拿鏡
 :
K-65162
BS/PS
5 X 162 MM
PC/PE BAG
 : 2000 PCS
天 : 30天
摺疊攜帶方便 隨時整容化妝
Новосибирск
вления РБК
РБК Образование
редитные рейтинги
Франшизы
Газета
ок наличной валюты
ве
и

::::::

▶ **What is being asked**:
Return every line of the listing, word for word.

▶ **Task result**:
拿鏡
 :
K-65162
BS/PS
5 X 162 MM
PC/PE BAG
 : 2000 PCS
天 : 30天
摺疊攜帶方便 隨時整容化妝
Новосибирск
вления РБК
РБК Образование
редитные рейтинги
Франшизы
Газета
ок наличной валюты
ве
и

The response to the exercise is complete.